## Written request 1
From the shuffling thread below, list the names of the people that appear in square brackets.

## Document passage
Unsorting(randomizing) a sequence

[Tim Peters]

[Christopher Browne]
> Is it so much work to come up with a half-reasonable card shuffling
> algorithm?
>
> The one I've always seen cited as providing decent behaviour looks
> thus:
>
> for (i = 0; i > n; i++) {  /* surely intended "i < n" */
>    swap (item[i], item[random(n)]);
> }

[Chad Netzer]
> A list of n items has n! permutations.  The algorithm you propose
> will generate  n**n possible execution paths (for lack of a better
> term), which is not evenly divisible by n! .  So your variation
> does not produce all possible permutations with equal probability.
> ...
> PS.  if I f*cked up, be gentle. :-)

No, that was an excellent argument, Chad!  Cut straight to the heart of it
with no need to think <wink>.  For n=1 and n=2, Christopher's algorithm
works fine, and for all n the *last* position in the generated permutations
has the right distribution.  For all other cases, the output element at
position i is most likely to be the element that was at input position i+1.

## Written request 2
Count the lines in the rows below that contain the string "kern". Give only the number.

[Saved entries]
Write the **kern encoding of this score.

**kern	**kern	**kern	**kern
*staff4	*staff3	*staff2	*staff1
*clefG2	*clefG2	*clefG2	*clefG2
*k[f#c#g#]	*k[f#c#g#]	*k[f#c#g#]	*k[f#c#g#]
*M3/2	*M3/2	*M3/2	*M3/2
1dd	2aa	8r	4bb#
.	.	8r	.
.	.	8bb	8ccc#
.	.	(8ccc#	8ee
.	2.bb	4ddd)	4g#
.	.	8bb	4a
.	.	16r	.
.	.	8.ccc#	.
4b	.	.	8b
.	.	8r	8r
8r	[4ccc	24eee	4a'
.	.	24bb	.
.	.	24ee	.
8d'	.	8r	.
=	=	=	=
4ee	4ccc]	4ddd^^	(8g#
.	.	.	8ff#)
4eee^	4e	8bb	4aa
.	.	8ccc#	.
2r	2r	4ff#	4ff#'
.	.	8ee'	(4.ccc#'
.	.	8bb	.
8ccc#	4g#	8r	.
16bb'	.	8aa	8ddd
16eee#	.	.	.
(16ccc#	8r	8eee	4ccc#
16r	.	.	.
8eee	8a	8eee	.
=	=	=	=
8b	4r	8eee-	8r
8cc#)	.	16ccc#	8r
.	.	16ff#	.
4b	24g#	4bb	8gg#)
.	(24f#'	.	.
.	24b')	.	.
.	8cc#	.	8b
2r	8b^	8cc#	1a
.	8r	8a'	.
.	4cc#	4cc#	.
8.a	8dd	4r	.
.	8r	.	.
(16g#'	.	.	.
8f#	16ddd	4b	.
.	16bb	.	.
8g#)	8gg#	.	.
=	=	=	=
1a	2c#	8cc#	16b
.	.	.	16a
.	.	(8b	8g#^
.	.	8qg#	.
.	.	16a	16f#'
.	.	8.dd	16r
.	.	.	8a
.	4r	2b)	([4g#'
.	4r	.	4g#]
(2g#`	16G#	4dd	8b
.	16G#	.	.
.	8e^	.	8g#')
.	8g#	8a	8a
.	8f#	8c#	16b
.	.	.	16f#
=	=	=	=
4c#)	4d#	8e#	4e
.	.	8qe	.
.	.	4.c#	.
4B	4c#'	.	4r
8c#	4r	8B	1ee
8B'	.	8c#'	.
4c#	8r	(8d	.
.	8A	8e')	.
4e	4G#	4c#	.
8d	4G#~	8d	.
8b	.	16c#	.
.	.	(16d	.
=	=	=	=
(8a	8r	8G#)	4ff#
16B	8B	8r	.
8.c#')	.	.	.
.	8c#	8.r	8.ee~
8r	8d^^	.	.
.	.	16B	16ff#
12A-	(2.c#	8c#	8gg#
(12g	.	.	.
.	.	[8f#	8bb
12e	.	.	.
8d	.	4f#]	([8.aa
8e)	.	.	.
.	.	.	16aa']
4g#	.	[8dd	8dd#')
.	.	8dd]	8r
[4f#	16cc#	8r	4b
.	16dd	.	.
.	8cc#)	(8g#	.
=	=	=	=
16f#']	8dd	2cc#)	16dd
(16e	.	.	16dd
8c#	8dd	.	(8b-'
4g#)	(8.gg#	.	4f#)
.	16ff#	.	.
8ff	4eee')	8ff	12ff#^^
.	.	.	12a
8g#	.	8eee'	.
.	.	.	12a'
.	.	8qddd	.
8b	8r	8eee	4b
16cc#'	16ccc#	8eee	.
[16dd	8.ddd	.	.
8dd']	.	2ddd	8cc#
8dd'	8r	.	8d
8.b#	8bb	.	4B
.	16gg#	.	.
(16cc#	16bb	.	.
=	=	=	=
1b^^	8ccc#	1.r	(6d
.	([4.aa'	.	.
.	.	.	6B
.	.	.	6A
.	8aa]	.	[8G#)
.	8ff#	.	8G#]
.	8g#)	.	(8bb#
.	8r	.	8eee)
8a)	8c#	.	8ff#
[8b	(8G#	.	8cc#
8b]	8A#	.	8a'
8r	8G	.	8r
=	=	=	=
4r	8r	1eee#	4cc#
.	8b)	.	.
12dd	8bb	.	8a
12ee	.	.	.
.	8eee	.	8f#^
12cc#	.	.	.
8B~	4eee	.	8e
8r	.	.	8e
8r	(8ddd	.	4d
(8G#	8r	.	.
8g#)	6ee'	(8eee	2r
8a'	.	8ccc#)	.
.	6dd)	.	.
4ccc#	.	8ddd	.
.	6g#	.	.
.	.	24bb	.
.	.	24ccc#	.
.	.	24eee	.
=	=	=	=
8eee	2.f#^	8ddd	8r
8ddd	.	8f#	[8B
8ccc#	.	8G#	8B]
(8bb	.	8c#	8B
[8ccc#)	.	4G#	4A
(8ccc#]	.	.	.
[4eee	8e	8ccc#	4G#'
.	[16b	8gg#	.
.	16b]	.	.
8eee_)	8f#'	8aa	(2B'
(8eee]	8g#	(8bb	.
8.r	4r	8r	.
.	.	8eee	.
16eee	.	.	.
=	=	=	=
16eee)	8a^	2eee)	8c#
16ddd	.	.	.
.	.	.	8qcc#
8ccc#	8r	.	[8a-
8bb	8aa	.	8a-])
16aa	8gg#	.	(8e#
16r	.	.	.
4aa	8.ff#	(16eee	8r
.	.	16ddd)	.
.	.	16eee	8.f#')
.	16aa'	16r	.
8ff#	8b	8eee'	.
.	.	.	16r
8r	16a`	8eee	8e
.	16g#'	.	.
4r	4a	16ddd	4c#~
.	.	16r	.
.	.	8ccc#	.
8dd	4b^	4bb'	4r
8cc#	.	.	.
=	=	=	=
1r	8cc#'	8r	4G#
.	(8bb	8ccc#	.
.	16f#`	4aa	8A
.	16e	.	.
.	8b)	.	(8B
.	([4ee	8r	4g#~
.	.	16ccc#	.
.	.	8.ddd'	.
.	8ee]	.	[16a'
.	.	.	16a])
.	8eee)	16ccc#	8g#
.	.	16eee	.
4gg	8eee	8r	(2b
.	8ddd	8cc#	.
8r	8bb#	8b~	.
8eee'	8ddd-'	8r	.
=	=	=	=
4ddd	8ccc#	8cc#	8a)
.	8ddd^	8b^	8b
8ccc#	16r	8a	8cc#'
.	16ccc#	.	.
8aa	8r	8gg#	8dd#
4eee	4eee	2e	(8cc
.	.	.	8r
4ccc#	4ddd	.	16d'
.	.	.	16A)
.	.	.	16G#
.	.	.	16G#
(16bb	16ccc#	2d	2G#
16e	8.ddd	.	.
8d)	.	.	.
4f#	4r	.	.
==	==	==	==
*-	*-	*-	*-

## Solution 1
Tim Peters, Christopher Browne, Chad Netzer

## Solution 2
2